◆ **Using the information**:
1 - According to the newsletter on software architecture patterns, which pattern is the de facto standard for most Java EE apps?
2 - In the listing, start at the line that has "Стеллаж 013" and end after the line that has "Уважаемые клиенты и". Give only those lines again, substituting "поставкам" for "заказам" and leaving everything else unchanged.

##### Source passage #####

Software Architecture Patterns

October 29, 2021

Hey Everyone,

Today we’ll be talking about

  • Rob Pike’s 5 famous rules for Software Engineering

    • Rob Pike was one of the designers of the Go programming language. He was also a core member of the Unix team at Bell Labs.

    • He has 5 famous rules of programming that serve as useful heuristics to keep in mind.

    • We’ll go through all 5 rules.

  • A summary of Software Architecture Patterns by Mark Richards. We’ll go the first 3 software architecture patterns from the book.

    • Layered Architecture (N-tier Architecture)

    • Event-Driven Architecture ( Mediator Topology and Broker Topology)

    • Microkernel Architecture (Plug-in Architecture)

  • Plus, a couple awesome tech snippets on

    • A fantastic (free) course by Google on CSS

    • A great article to build your first VR app with Unity

    • An amazing, free textbook for learning Competitive Coding (it’s great for coding interviews too)

We have a solution to our last coding interview question on binary search trees, plus a new question from Google.

Quastor Daily is a free Software Engineering newsletter sends out FAANG Interview questions (with detailed solutions), Technical Deep Dives and summaries of Engineering Blog Posts.

Mark Richards wrote a fantastic book titled Software Architecture Patterns where he goes through 5 common architecture patterns and talks about how to decide if you should use a certain pattern.

You can view an O’Reilly article on the book here where Mark details all 5 software architectures.

We’ll be summarizing the first 3 architectures below.

Layered Architecture (N-tier Architecture)

The most common architecture pattern is the layered architecture pattern (also known as the n-tier architecture pattern).

You’ll see this with monolithic applications, especially since this pattern is the de facto standard for most Java EE apps.

Components within the layered architecture pattern are organized into horizontal layers, where each layer performs a specific role within the application.

Examples of a role can be the Presentation Layer or the Business Logic Layer.

One feature of the layered architecture pattern is the separation of concerns among components. Components within a specific layer will only deal with logic that pertains to that layer.

This makes it easier to develop, test, and maintain.

Event-Driven Architecture

The event-driven architecture pattern is a distributed, asynchronous architecture pattern used to produce highly scalable applications.

The architecture is made up of highly decoupled, single-purpose event processing components that asynchronously receive and process events.

Event-Driven Architectures can be split into two topologies: Mediator Topology and the Broker Topology.

The Mediator Topology

The mediator topology is useful for events that have multiple steps and require some level of orchestration to process the event.

##### Given data #####

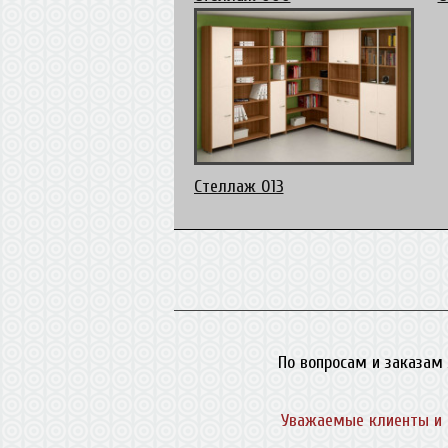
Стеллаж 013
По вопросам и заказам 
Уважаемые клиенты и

#####
##### Given data #####

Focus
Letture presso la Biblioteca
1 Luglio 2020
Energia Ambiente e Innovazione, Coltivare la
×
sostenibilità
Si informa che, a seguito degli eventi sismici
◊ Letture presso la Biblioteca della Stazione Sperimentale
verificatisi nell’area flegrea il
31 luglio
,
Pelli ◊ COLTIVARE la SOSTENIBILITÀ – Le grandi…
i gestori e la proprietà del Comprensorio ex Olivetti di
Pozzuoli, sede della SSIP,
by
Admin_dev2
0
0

#####
##### Given data #####

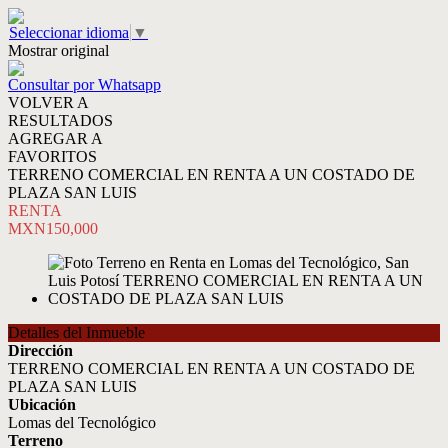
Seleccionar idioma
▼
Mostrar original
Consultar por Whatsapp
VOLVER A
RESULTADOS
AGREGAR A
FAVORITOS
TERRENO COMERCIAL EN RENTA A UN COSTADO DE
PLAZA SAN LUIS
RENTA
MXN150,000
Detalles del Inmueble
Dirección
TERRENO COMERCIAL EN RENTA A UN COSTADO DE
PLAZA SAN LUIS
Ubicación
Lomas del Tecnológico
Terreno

#####

◆ **Results by task**:
1 - The layered architecture pattern, also known as the n-tier architecture pattern.

2 -
Стеллаж 013
По вопросам и поставкам 
Уважаемые клиенты и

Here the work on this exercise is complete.